Can I use Early Stopping or Callback with Model Maker

Z_Borui · April 8, 2022, 1:59am

I am using Model Maker and I’d like to figure out what is the best epoch for my training. I tried Callbacks in object_detector.create() with callback = tf.keras.callbacks.EarlyStopping(monitor=‘loss’, patience=3). But it seems like Model Maker doesn’t support it. Does anyone have an idea how I can find the best epoch to train a model?

8bitmp3 · April 8, 2022, 12:00pm

Hi @Z_Borui , looping in @Tian_LIN

Tian_LIN · April 10, 2022, 8:07am

Hi @Z_Borui, currently not. In order to suit different ML tasks, we only use built-in strategies for training case-by-case. But you raised a good feature request.

The difficulty is that “loss” may not be the only criteria for early stopping. Sometimes loss flattens for a few epochs, but in future it may goes down. Or, in many real complicated models, setting a good learning rate decay strategy and training to the end is much more efficient than a fixed rate and early stopping.

On the other hand, if you just want to know which epoch contains the minimum loss, it is definitely possible to do it today. For example, train the model slightly longer (say 20 epochs), and you can simply know the 15th epoch is the minimum by the metrics reported every round.

Hope it could help!
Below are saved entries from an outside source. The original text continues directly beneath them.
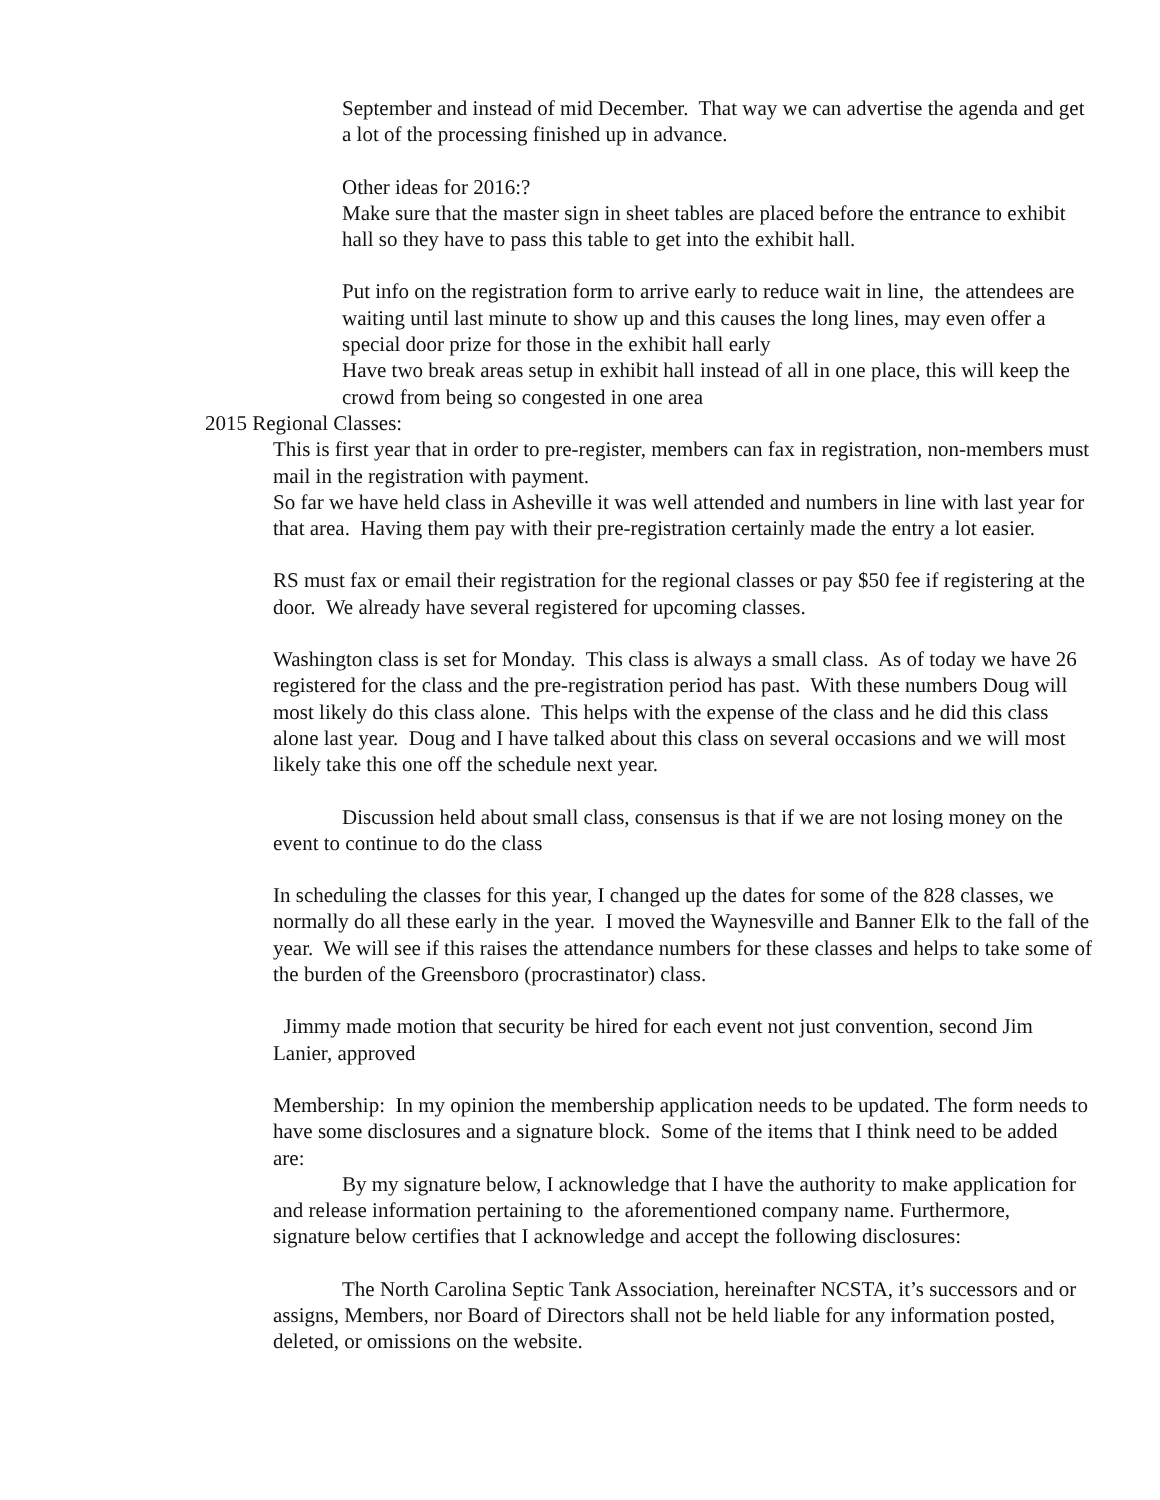September and instead of mid December. That way we can advertise the agenda and get a lot of the processing finished up in advance.
Other ideas for 2016:?
Make sure that the master sign in sheet tables are placed before the entrance to exhibit hall so they have to pass this table to get into the exhibit hall.
Put info on the registration form to arrive early to reduce wait in line, the attendees are waiting until last minute to show up and this causes the long lines, may even offer a special door prize for those in the exhibit hall early
Have two break areas setup in exhibit hall instead of all in one place, this will keep the crowd from being so congested in one area
2015 Regional Classes:
This is first year that in order to pre-register, members can fax in registration, non-members must mail in the registration with payment.
So far we have held class in Asheville it was well attended and numbers in line with last year for that area. Having them pay with their pre-registration certainly made the entry a lot easier.
RS must fax or email their registration for the regional classes or pay $50 fee if registering at the door. We already have several registered for upcoming classes.
Washington class is set for Monday. This class is always a small class. As of today we have 26 registered for the class and the pre-registration period has past. With these numbers Doug will most likely do this class alone. This helps with the expense of the class and he did this class alone last year. Doug and I have talked about this class on several occasions and we will most likely take this one off the schedule next year.
Discussion held about small class, consensus is that if we are not losing money on the event to continue to do the class
In scheduling the classes for this year, I changed up the dates for some of the 828 classes, we normally do all these early in the year. I moved the Waynesville and Banner Elk to the fall of the year. We will see if this raises the attendance numbers for these classes and helps to take some of the burden of the Greensboro (procrastinator) class.
Jimmy made motion that security be hired for each event not just convention, second Jim Lanier, approved
Membership: In my opinion the membership application needs to be updated. The form needs to have some disclosures and a signature block. Some of the items that I think need to be added are:
By my signature below, I acknowledge that I have the authority to make application for and release information pertaining to the aforementioned company name. Furthermore, signature below certifies that I acknowledge and accept the following disclosures:
The North Carolina Septic Tank Association, hereinafter NCSTA, it’s successors and or assigns, Members, nor Board of Directors shall not be held liable for any information posted, deleted, or omissions on the website.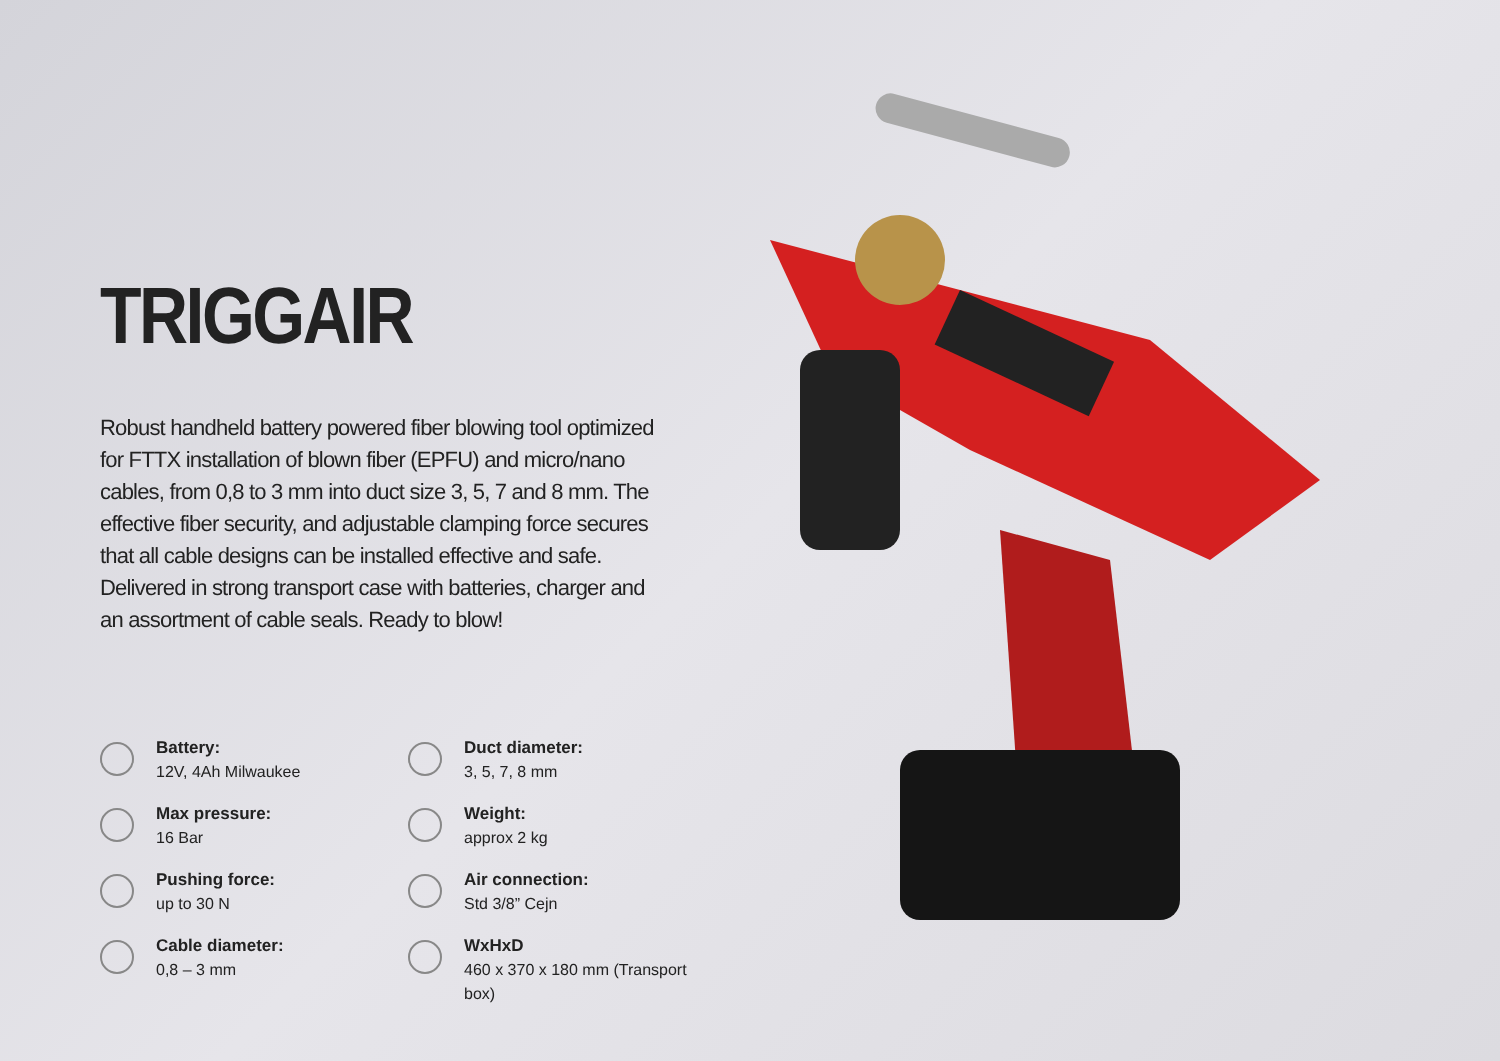TRIGGAIR
Robust handheld battery powered fiber blowing tool optimized for FTTX installation of blown fiber (EPFU) and micro/nano cables, from 0,8 to 3 mm into duct size 3, 5, 7 and 8 mm. The effective fiber security, and adjustable clamping force secures that all cable designs can be installed effective and safe. Delivered in strong transport case with batteries, charger and an assortment of cable seals. Ready to blow!
Battery:
12V, 4Ah Milwaukee
Duct diameter:
3, 5, 7, 8 mm
Max pressure:
16 Bar
Weight:
approx 2 kg
Pushing force:
up to 30 N
Air connection:
Std 3/8” Cejn
Cable diameter:
0,8 – 3 mm
WxHxD
460 x 370 x 180 mm (Transport box)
Or, if you want to contribute to the new feature, welcome!

@Yuqi_Li @Lu_Wang

Z_Borui · April 11, 2022, 6:04am

@8bitmp3 @Tian_LIN Thank you all for the replies!

I am setting the epoch as 70 since my training dataset is quite large (>10k images), and it seems the “loss” is continuously dropping as the training goes. So far the 70th epoch has the minimum loss thus I am not sure if I would need to continually expand the epochs or not.

BTW, I really appreciate your work! Model Maker just makes ML much easier and I am looking forward to you adding more features to it!

Leno · November 2, 2022, 7:23pm

If the 70th epoch has the lowest ‘lost,’ you almost certainly should train for longer to see if the loss will continue to decrease. To @Tian_LIN’s point, you want to find your ‘lower bound’ and then reduce the number of epochs from that point (to decrease training time and overfitting).

As you’re experimenting with your training, using checkpoints may be helpful (it looks like the checkpoint feature for Model Maker has a bug: Tflite checkpoint restore · Issue #56117 · tensorflow/tensorflow · GitHub)

I found this thread because I agree, and early stopping feature would be helpful with TFLITE Model Maker.